To prevent the worst from happening, the World Food Program is rapidly ramping up humanitarian operations in Afghanistan. The agency, which has provided food aid to 15 million Afghans in 2021, says it will increase the number of beneficiaries to 23 million in the coming year.

WFP spokesman Tomson Phiri said the Afghan economy is in shambles and currency depreciation is making it increasingly difficult for people to feed themselves.

FILE - Afghan children are covered with a blanket as their families camp outside the Directorate of Disaster, in Herat, Nov. 29, 2021.
FILE - Afghan children are covered with a blanket as their families camp outside the Directorate of Disaster, in Herat, Nov. 29, 2021.

“Families are resorting to desperate measures as the bitter winter sets in. Nine in every ten families are now buying less expensive food, which tends to be less nutritious… Eight in 10 are eating less, and seven in 10 are borrowing food in order to get by,” he said.
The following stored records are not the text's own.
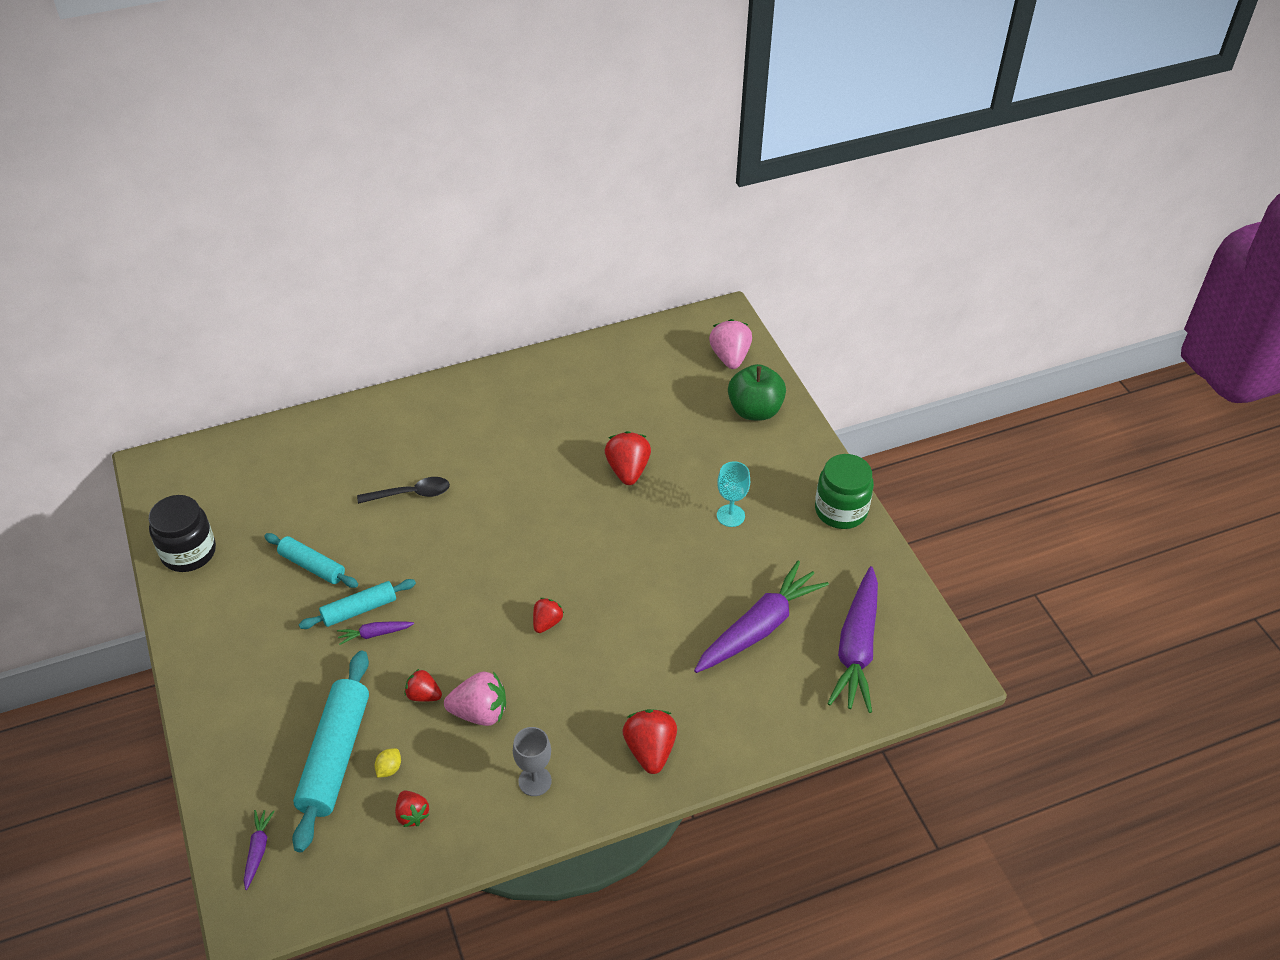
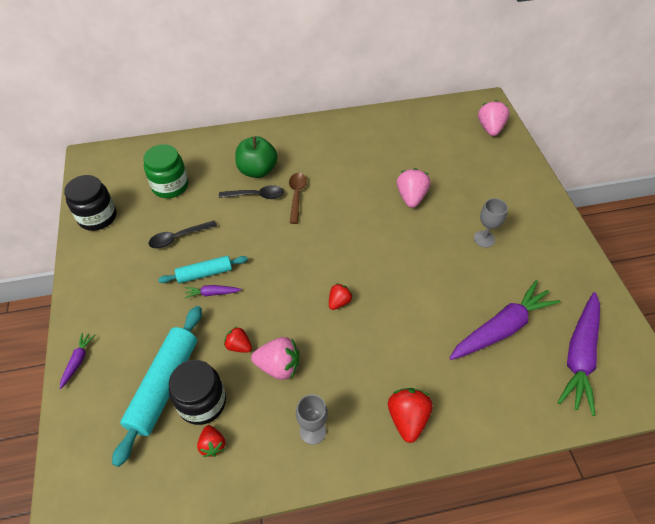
camera: 10 degrees right, 5 degrees up
(258, 850) = (89, 456): purple carrot -> purple carrot (78, 361)
(312, 566) = (178, 237): turquoise rolling pin -> black spoon
(389, 769) = (202, 402): yellow lemon -> black jar
(468, 487) = (296, 196): none -> brown spoon
(628, 470) = (411, 197): red strawberry -> pink strawberry
(730, 515) = (484, 239): turquoise goblet -> grey goblet
(755, 410) = (506, 166): green apple -> green apple (257, 170)
(841, 510) = (568, 245): green jar -> green jar (170, 186)

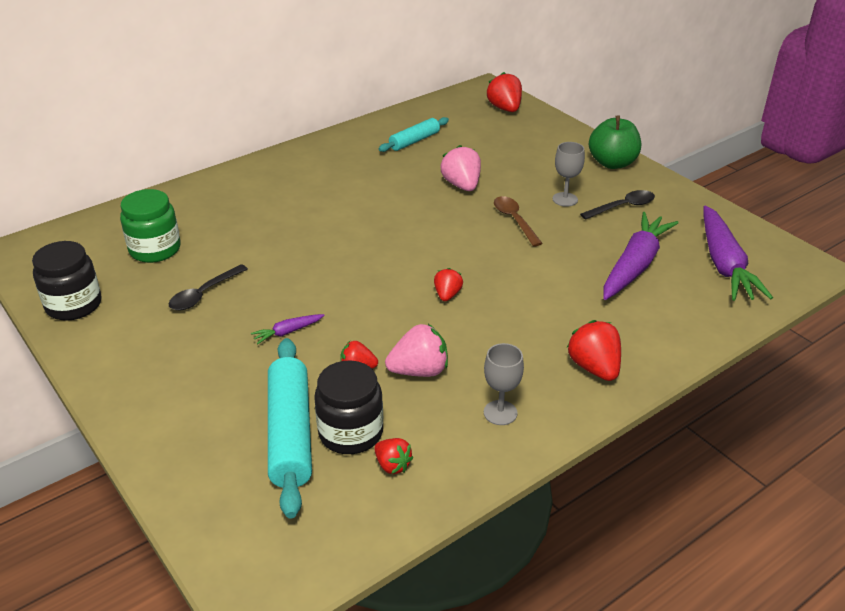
camera: 25 degrees left, 15 degrees down
(78, 361) = (154, 449): purple carrot -> none
(205, 273) = (264, 317): turquoise rolling pin -> turquoise rolling pin (414, 141)
(256, 195) = (276, 229): black spoon -> black spoon (622, 207)
(257, 170) = (261, 207): green apple -> green apple (612, 163)
(296, 196) = (327, 217): brown spoon -> brown spoon (514, 220)
(490, 128) = (505, 108): pink strawberry -> red strawberry

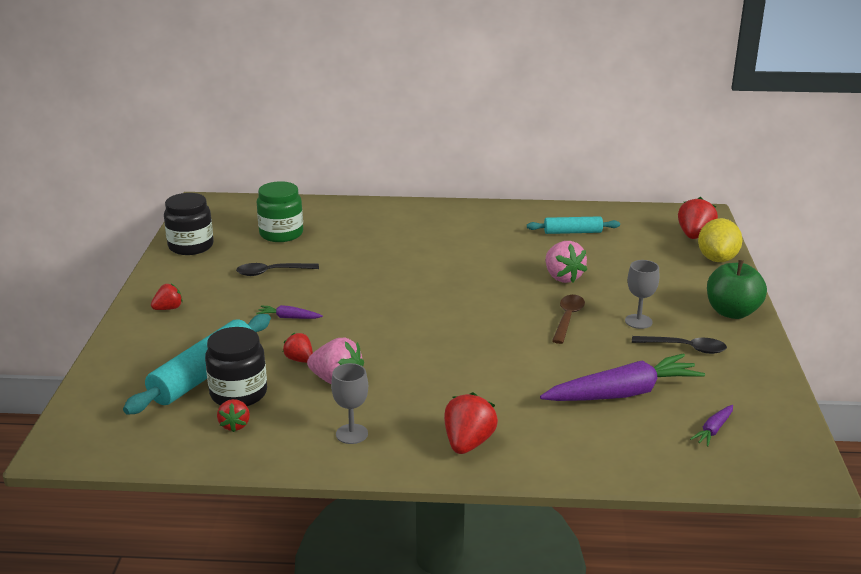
camera: 40 degrees right, 10 degrees down
(447, 295) = (432, 344): red strawberry -> red strawberry (168, 308)
(462, 185) = (562, 277): pink strawberry -> pink strawberry turned 135 degrees clockwise
(545, 122) = (717, 259): none -> yellow lemon
(724, 264) = (713, 430): purple carrot -> purple carrot, size x0.44

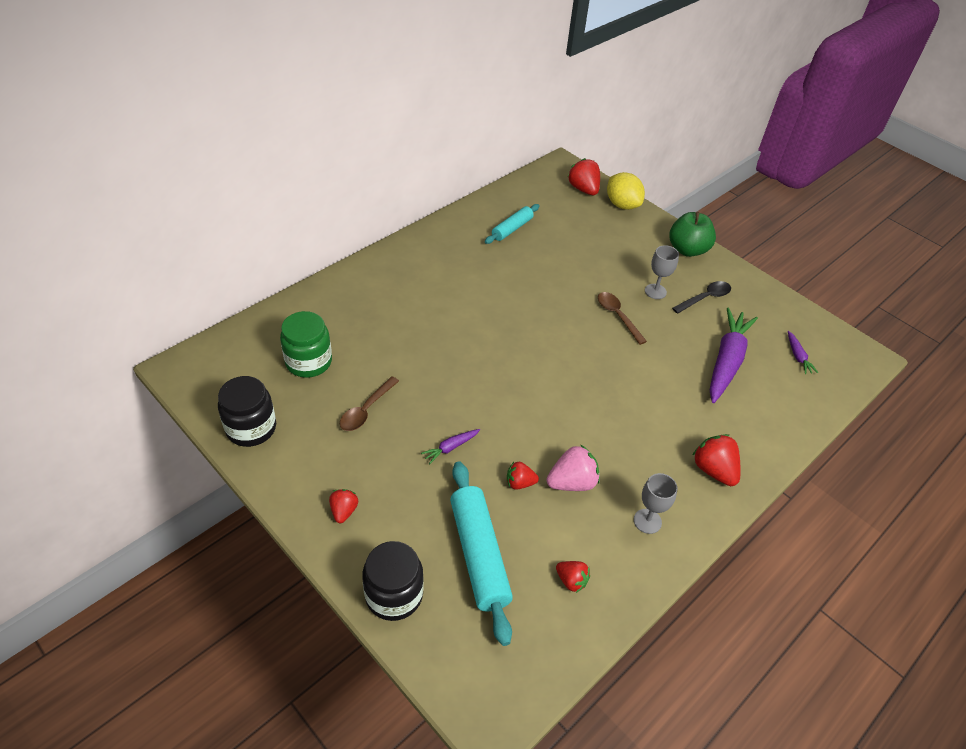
camera: 50 degrees left, 20 degrees up
(238, 393) = (529, 550): black jar -> black jar (394, 595)
(272, 272) = (366, 410): black spoon -> brown spoon
(562, 277) = (564, 278): pink strawberry -> none

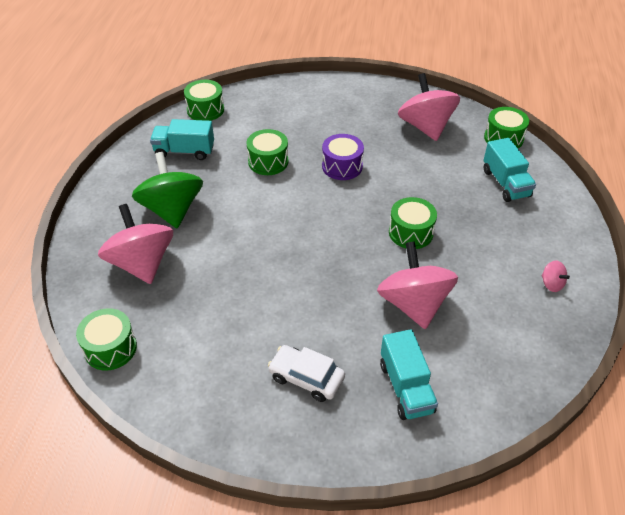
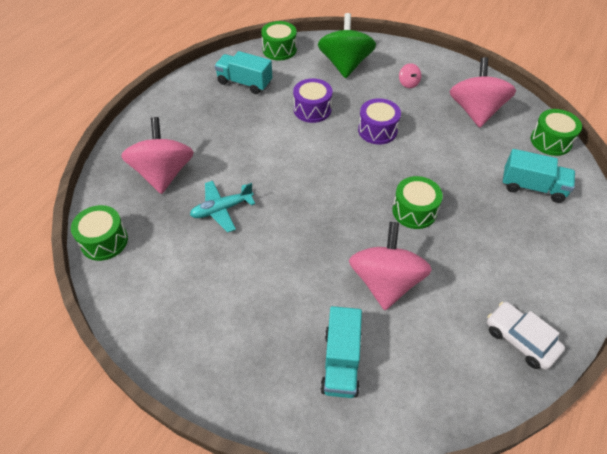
camera: 20 degrees right, 5 degrees up
(172, 210) = (210, 132): green spinning top -> green spinning top (345, 65)
(222, 282) = (222, 209): none -> turquoise plane
(268, 162) = (312, 109): green drum -> purple drum
(306, 378) = (253, 322): white car -> white car (520, 339)
(505, 183) = (532, 187): turquoise truck -> turquoise truck turned 75 degrees counterclockwise
(551, 284) = (536, 304): pink spinning top -> pink spinning top (408, 83)

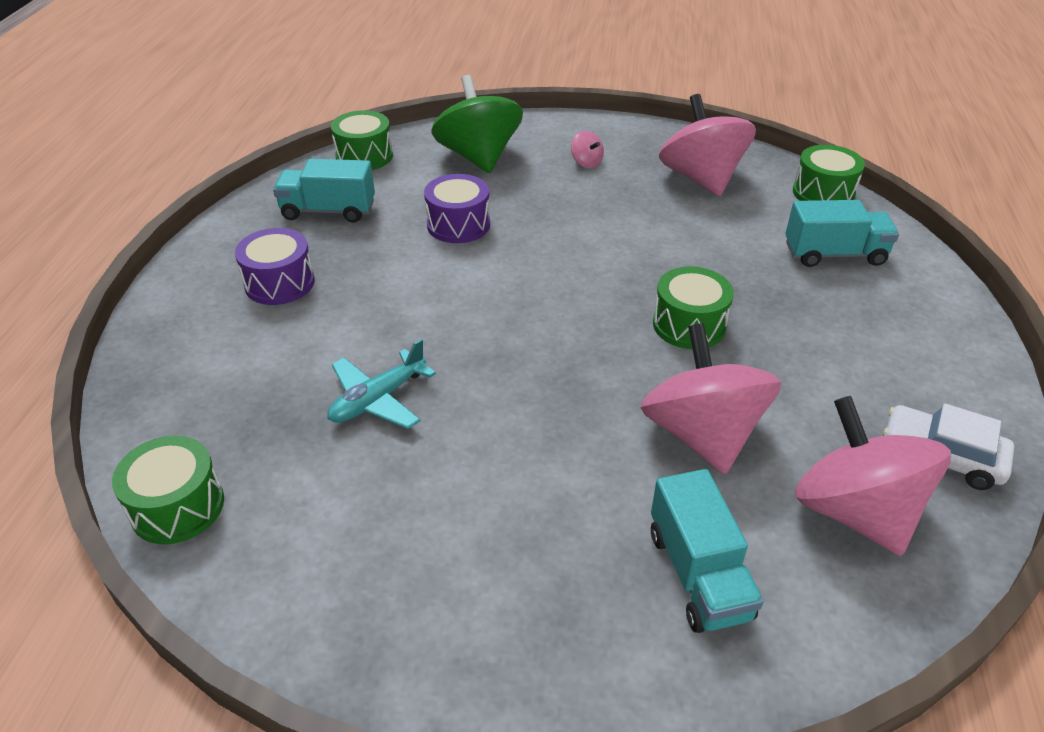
camera: 20 degrees left, 10 degrees down
(163, 173) = (246, 371): pink spinning top -> pink spinning top (854, 511)
(377, 130) = (574, 231): purple drum -> purple drum (279, 283)

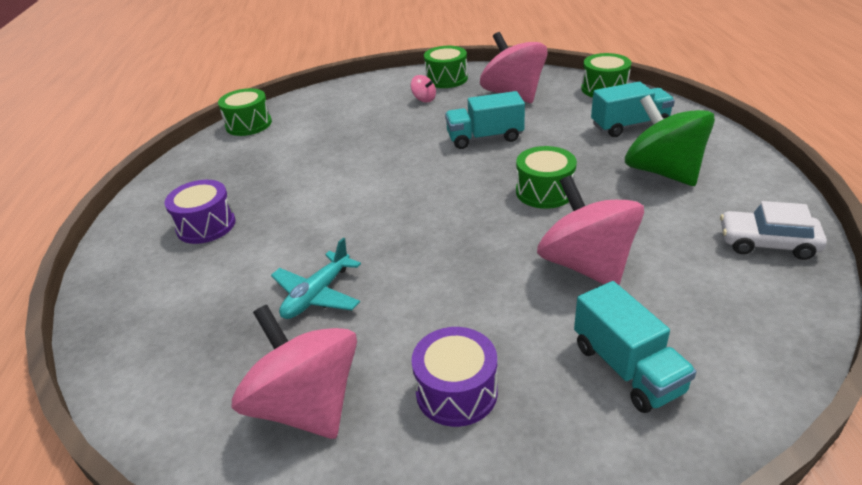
camera: 10 degrees left, 5 degrees down
(177, 506) = (165, 418): green drum -> green drum (446, 79)
(328, 211) = (231, 167): turquoise truck -> turquoise truck (485, 138)
(458, 225) = (340, 157): purple drum -> purple drum (456, 392)
(478, 157) = (340, 109): green spinning top -> green spinning top (663, 172)
(854, 511) = (724, 295): pink spinning top -> pink spinning top (307, 405)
WFP reports half of all children under five, around 3.2 million, are expected to suffer from acute malnutrition this winter. Around a million children suffering from this condition have received nutrition treatment and malnutrition prevention this year, as have half a million pregnant and nursing women.

Phiri said WFP is planning to scale up this program in 2022. He said it also is working to provide school meals, take-home rations, and cash transfers for one million children across the country.

“The needs are quite enormous. And we have a huge amount to do to stop this crisis from becoming a catastrophe. Our country director describes this situation as quite dire. He says it is an avalanche of hunger and destitution,” said Phiri.

The World Food Program says it urgently needs $220 million a month or $2.6 billion in total to provide lifesaving assistance to 23 million Afghans in the coming year.